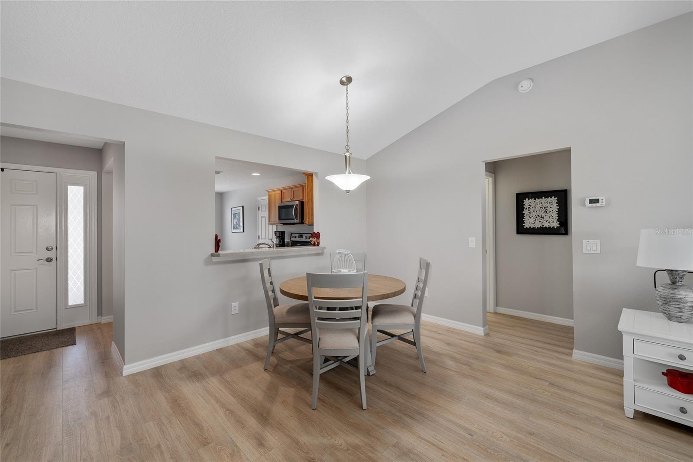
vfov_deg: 77.3
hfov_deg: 100.4
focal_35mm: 15
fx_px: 289
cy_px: 231
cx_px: 346
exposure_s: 1/13
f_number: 8
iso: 400
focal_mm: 15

*What you should do:* After removing the pictures, repeat the remaining records exactly.

*Reply to the exercise:*
vfov_deg: 77.3
hfov_deg: 100.4
focal_35mm: 15
fx_px: 289
cy_px: 231
cx_px: 346
exposure_s: 1/13
f_number: 8
iso: 400
focal_mm: 15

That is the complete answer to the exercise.